■ Problem:
Update the lines from the line with "catalogue / barcode: US 2360058" to the line with "collector number: 91451" by replacing "scientific name" with "taxon name" throughout. Output only those lines, with nothing else changed.

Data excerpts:
>> Start
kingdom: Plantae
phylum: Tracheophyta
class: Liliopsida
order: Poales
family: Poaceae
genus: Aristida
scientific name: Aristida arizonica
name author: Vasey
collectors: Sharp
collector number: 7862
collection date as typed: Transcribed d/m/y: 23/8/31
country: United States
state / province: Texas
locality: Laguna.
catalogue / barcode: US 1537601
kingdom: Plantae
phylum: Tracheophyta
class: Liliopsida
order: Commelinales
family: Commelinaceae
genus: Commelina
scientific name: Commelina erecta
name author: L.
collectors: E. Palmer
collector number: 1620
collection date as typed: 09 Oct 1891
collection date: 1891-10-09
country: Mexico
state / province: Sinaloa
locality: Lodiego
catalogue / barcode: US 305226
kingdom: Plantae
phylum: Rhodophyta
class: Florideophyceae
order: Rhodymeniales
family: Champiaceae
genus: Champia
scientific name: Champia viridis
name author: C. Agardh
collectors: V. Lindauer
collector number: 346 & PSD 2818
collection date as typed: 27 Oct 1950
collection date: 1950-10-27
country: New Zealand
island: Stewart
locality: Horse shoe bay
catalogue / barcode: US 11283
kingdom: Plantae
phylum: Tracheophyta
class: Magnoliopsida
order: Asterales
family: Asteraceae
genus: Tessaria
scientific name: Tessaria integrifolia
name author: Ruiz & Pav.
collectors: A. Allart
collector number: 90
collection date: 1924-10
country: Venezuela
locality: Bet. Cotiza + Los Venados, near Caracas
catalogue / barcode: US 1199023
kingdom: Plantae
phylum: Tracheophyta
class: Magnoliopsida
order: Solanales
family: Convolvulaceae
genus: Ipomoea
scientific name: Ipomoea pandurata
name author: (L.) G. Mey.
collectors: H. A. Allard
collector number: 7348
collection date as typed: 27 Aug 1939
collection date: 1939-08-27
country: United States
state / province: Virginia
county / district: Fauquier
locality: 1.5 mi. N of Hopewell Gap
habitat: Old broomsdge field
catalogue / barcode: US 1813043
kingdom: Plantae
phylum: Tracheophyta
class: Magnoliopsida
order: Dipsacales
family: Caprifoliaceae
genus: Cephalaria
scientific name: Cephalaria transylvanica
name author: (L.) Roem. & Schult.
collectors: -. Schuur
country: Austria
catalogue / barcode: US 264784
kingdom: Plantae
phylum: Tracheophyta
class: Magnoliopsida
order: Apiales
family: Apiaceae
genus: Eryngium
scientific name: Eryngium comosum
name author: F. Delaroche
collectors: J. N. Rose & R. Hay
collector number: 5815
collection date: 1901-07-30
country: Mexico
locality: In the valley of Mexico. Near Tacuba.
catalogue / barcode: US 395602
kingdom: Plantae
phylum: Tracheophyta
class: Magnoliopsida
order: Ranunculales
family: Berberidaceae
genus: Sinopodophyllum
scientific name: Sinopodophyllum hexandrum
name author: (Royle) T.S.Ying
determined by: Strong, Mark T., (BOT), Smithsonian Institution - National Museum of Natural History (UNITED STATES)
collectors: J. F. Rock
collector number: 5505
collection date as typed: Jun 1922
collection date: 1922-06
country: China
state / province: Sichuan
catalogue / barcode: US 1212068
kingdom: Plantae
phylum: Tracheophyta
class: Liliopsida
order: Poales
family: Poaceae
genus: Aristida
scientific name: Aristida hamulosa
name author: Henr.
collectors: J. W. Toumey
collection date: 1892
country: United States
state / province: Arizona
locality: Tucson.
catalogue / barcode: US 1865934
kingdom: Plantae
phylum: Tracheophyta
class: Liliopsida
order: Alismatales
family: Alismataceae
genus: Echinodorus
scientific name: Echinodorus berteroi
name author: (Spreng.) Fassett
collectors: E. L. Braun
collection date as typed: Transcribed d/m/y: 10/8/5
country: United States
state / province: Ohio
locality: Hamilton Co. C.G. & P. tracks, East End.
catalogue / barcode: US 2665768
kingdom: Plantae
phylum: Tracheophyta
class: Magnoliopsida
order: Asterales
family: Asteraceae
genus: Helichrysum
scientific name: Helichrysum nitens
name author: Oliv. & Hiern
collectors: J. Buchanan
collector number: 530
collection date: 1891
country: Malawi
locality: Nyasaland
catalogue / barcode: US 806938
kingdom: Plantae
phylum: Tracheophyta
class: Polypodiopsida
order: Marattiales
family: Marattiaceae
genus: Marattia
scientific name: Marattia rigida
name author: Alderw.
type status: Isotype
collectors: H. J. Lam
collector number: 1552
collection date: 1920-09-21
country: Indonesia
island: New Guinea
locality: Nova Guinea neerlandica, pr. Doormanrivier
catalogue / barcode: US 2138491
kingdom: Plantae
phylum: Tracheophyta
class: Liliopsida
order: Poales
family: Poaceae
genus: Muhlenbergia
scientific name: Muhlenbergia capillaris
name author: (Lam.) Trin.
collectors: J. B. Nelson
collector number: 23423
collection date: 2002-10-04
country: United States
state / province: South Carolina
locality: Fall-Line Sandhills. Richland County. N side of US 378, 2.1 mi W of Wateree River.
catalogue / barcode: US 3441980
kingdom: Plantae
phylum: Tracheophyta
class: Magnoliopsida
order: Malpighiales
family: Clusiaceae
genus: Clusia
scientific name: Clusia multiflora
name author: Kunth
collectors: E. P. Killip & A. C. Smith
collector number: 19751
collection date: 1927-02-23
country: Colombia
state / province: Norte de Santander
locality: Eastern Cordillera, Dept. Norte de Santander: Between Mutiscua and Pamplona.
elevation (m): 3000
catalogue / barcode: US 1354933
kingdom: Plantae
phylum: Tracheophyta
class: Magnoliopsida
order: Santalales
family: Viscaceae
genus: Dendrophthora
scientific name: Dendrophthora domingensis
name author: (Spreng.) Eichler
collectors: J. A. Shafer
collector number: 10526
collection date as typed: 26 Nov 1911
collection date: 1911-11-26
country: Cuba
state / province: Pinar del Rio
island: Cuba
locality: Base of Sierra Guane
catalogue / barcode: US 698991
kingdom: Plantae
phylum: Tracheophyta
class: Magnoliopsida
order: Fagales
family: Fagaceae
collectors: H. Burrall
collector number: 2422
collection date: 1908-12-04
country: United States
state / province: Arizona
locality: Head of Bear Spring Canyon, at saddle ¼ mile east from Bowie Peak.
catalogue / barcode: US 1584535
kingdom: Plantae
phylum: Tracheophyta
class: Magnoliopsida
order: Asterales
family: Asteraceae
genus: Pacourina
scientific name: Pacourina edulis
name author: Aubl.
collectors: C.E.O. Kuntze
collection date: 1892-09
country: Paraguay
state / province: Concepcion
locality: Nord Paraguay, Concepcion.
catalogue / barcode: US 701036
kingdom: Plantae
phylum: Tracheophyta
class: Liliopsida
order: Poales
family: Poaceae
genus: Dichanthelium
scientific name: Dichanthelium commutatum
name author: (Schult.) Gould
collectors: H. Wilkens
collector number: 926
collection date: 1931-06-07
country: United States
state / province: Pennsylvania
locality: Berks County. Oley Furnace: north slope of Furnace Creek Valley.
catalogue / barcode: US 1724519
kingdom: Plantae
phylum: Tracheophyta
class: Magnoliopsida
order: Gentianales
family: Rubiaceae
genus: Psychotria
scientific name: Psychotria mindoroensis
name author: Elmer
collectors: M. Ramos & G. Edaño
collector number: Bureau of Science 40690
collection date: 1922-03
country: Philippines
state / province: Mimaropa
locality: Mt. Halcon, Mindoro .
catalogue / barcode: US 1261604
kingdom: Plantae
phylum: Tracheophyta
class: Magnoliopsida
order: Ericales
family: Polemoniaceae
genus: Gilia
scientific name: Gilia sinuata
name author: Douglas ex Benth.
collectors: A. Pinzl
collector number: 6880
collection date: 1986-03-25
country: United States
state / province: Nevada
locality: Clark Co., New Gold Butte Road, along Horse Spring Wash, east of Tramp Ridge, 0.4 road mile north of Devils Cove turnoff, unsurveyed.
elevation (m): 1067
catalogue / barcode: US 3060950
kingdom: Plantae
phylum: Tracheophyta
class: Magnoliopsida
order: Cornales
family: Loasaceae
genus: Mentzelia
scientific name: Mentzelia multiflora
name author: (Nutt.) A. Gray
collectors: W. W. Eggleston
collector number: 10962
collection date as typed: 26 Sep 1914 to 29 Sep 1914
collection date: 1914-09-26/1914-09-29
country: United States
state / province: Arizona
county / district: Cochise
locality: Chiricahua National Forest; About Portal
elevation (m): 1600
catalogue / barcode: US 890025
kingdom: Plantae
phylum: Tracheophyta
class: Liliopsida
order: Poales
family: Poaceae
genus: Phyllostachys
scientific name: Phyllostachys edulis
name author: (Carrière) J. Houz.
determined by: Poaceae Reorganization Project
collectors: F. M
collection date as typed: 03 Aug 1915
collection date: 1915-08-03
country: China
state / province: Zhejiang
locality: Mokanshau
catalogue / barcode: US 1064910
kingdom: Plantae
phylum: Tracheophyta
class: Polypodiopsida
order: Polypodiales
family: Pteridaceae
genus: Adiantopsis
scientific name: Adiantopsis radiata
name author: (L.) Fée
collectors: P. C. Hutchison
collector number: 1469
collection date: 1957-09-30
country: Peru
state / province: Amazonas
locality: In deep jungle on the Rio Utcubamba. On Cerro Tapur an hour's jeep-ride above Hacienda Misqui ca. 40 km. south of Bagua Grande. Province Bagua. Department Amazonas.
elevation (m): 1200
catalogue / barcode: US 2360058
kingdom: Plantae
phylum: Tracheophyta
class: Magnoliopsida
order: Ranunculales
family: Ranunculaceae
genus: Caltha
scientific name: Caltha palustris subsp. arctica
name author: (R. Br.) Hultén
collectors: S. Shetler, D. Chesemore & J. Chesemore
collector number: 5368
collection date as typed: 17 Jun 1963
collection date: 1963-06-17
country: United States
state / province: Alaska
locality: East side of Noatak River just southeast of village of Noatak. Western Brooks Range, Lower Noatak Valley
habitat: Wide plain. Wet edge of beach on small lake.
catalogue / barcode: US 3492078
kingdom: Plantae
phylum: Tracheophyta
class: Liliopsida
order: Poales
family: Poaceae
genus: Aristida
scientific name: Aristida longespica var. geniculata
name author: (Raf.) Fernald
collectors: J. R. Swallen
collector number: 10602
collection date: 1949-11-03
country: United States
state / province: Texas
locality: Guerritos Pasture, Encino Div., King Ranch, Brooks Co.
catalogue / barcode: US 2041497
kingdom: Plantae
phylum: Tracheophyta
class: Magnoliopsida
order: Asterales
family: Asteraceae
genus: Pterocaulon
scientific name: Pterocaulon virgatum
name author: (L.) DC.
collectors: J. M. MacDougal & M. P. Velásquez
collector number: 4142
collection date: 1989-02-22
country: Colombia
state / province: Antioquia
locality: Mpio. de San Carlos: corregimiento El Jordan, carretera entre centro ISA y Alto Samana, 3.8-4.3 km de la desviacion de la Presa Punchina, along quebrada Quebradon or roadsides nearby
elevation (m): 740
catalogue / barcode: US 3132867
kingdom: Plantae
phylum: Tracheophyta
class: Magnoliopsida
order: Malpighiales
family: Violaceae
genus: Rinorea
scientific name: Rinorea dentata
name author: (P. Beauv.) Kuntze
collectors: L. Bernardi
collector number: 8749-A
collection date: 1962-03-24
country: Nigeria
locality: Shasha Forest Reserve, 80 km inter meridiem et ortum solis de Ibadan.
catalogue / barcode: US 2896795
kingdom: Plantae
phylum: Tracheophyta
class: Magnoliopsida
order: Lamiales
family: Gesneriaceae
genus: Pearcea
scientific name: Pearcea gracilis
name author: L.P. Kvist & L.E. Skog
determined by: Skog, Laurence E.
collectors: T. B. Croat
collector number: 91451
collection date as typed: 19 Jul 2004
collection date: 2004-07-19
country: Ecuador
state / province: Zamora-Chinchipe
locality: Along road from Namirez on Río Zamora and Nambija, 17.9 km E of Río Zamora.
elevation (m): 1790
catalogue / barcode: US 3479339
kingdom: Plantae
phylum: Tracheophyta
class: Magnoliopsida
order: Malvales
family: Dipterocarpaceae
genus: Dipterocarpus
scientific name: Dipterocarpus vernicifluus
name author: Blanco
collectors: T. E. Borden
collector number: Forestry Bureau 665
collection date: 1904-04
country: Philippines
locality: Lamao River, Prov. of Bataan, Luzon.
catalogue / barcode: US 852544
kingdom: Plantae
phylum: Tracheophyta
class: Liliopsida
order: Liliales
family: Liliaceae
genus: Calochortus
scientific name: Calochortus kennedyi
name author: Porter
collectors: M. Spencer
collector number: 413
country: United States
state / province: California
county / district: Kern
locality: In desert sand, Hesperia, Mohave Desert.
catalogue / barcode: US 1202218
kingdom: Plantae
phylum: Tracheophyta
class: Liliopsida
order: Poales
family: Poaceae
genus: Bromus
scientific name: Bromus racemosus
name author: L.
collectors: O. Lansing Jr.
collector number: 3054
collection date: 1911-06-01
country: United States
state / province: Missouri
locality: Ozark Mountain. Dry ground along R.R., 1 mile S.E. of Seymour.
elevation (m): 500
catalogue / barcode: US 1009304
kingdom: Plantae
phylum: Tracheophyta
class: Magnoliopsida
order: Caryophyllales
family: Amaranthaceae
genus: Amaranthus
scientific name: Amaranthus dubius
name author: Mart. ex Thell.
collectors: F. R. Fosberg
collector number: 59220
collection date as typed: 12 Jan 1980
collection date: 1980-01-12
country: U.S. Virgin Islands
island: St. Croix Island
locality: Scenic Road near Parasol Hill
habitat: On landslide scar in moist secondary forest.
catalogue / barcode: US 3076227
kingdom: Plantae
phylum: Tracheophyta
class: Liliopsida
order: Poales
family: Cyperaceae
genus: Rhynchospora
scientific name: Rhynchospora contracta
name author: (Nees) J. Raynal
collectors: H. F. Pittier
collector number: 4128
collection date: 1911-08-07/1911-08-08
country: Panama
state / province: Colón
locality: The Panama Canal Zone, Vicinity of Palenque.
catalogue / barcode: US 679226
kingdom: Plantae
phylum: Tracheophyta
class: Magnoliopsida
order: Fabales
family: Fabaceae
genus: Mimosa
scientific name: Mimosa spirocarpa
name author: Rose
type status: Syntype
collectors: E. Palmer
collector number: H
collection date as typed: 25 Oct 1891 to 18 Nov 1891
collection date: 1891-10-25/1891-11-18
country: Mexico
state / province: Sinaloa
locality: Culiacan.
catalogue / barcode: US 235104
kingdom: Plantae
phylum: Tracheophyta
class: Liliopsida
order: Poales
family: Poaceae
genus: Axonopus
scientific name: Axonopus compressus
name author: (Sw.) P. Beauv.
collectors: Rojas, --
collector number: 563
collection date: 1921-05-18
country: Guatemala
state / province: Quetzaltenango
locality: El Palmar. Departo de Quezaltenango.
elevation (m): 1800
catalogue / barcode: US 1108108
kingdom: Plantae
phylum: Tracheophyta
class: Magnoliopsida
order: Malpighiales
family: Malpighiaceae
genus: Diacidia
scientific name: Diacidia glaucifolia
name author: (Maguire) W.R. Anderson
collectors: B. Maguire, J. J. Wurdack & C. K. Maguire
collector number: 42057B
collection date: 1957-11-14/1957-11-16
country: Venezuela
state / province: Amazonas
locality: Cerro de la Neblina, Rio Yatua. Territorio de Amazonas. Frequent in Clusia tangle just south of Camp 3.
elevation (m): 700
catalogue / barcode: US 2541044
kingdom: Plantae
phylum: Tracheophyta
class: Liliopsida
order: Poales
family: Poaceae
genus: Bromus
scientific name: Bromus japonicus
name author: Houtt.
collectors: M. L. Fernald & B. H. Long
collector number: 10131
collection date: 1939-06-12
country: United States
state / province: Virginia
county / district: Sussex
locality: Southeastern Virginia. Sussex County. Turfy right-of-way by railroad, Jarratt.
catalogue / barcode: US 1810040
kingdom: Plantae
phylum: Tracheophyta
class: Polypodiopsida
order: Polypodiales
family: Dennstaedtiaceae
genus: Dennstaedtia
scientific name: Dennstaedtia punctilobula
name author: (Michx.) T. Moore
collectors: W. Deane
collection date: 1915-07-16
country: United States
>> End
■ The output:
catalogue / barcode: US 2360058
kingdom: Plantae
phylum: Tracheophyta
class: Magnoliopsida
order: Ranunculales
family: Ranunculaceae
genus: Caltha
taxon name: Caltha palustris subsp. arctica
name author: (R. Br.) Hultén
collectors: S. Shetler, D. Chesemore & J. Chesemore
collector number: 5368
collection date as typed: 17 Jun 1963
collection date: 1963-06-17
country: United States
state / province: Alaska
locality: East side of Noatak River just southeast of village of Noatak. Western Brooks Range, Lower Noatak Valley
habitat: Wide plain. Wet edge of beach on small lake.
catalogue / barcode: US 3492078
kingdom: Plantae
phylum: Tracheophyta
class: Liliopsida
order: Poales
family: Poaceae
genus: Aristida
taxon name: Aristida longespica var. geniculata
name author: (Raf.) Fernald
collectors: J. R. Swallen
collector number: 10602
collection date: 1949-11-03
country: United States
state / province: Texas
locality: Guerritos Pasture, Encino Div., King Ranch, Brooks Co.
catalogue / barcode: US 2041497
kingdom: Plantae
phylum: Tracheophyta
class: Magnoliopsida
order: Asterales
family: Asteraceae
genus: Pterocaulon
taxon name: Pterocaulon virgatum
name author: (L.) DC.
collectors: J. M. MacDougal & M. P. Velásquez
collector number: 4142
collection date: 1989-02-22
country: Colombia
state / province: Antioquia
locality: Mpio. de San Carlos: corregimiento El Jordan, carretera entre centro ISA y Alto Samana, 3.8-4.3 km de la desviacion de la Presa Punchina, along quebrada Quebradon or roadsides nearby
elevation (m): 740
catalogue / barcode: US 3132867
kingdom: Plantae
phylum: Tracheophyta
class: Magnoliopsida
order: Malpighiales
family: Violaceae
genus: Rinorea
taxon name: Rinorea dentata
name author: (P. Beauv.) Kuntze
collectors: L. Bernardi
collector number: 8749-A
collection date: 1962-03-24
country: Nigeria
locality: Shasha Forest Reserve, 80 km inter meridiem et ortum solis de Ibadan.
catalogue / barcode: US 2896795
kingdom: Plantae
phylum: Tracheophyta
class: Magnoliopsida
order: Lamiales
family: Gesneriaceae
genus: Pearcea
taxon name: Pearcea gracilis
name author: L.P. Kvist & L.E. Skog
determined by: Skog, Laurence E.
collectors: T. B. Croat
collector number: 91451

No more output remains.